Re-Structuring the Balance Sheet
The next objective of financial positioning is to fine-tune the assets and liabilities of the business to facilitate a sale.
Review the balance sheet with the objective of making the company as “lean” as possible, towards this objective:
a). Inventory should be physically tabulated. Many sellers do not know the actual value of their inventory and it may be far more than imagined as many small businesses have their profits in the form of built-up inventory. Excess inventory should be reduced or liquidated to bring the inventory to the lowest possible operational level. The reduced inventory can not only create profitability, but will reduce the price of the business making it far easier to sell assuming the seller will retain cash deposits at the time of the sale.
b). Delinquent receivables should be turned over for collection. Again, the objective is to turn idle receivables into cash.
c). Excess or unused capital assets such as equipment, furniture, fixtures, should be sold as the best price possible. These same items will probably have no value to the buyer and they may be more advantageously disposed of prior to a sale.
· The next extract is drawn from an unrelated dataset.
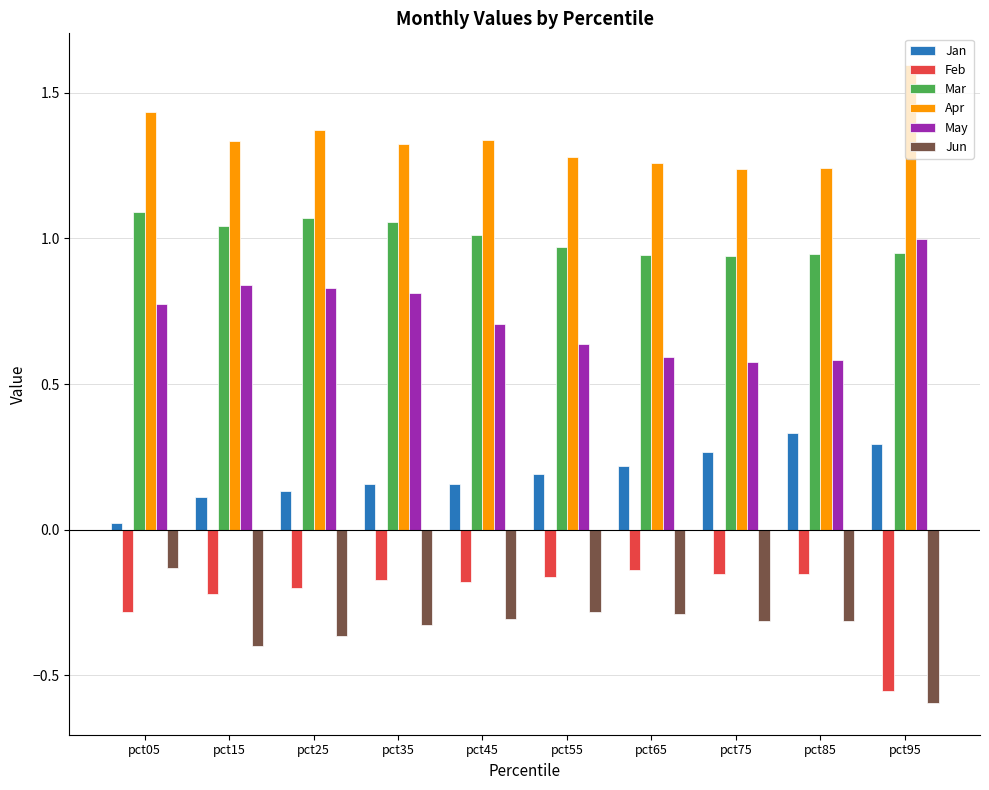

Are the bars grouped side by side (vs. stacked)?

Yes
d). Current liabilities and accounts payable should be reduced to , but maintained at a normal operating level. Many sellers pay down current bills and position the business for sale without debt, however, this may be a mistake as the assumption of reasonable liabilities may remain a convenient way to help finance the sale.
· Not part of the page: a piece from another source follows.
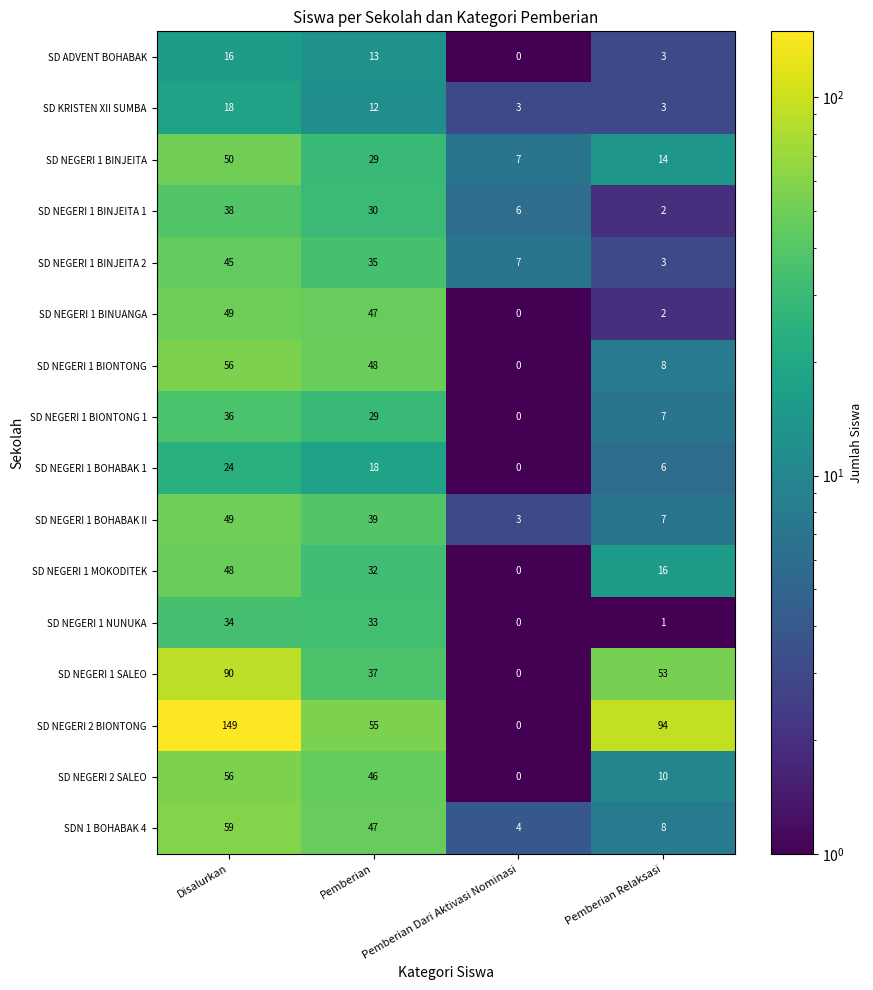

Which label corresponds to the smallest value in the chart?

Pemberian Dari Aktivasi Nominasi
e). Stockholder loans should be reviewed. Loans due or from the business should be considered for repayment, however, an accountant should make the decision based on tax considerations.
f). Tax liabilities, accrued expenses and overdue accounts should be paid. These oftentimes small items are magnified by buyers and put even the best company in a poor light.
It would appear that each of these steps are as applicable to basic financial management as they are to positioning the business for sale. In large measure this is true. The company not on the market, however, may operate with financial inefficiencies and often they are forced to put their financial house in order due to a pending sale.
Projecting the Financial Future
Buyers are primarily interested in the future of the business. The past becomes important only to project that future.
The one most common seller’s error is to overlook this point and not provide the buyer a clear vision of where the business is headed. The seller’s accountant shares this responsibility. The most comprehensive financials have little value if the buyer cannot quickly see one or five years hence.
Where sales are on the upward trend, a sales graph for increasing profits or other favorable financial characteristics is also wise. Every factor emphasizing the business potential should be outlined.
A knowledgeable buyer will also be interested in the cash flow projections. A one year projection is usually sufficient, however, the projection should be backed up by hard data to support income forecasts.
The cash flow projections coupled with the income statement will help the buyer project the financing the business can support and the operating capital required. To this extent, the cash flow projections should be adjusted to reflect the net operating surplus to the buyer, before debt service.
The financial information and other supporting data should be presented in a professional manner. The fact that the information is immediately available and contain the many items of interest to a potential buyer will create greater interest.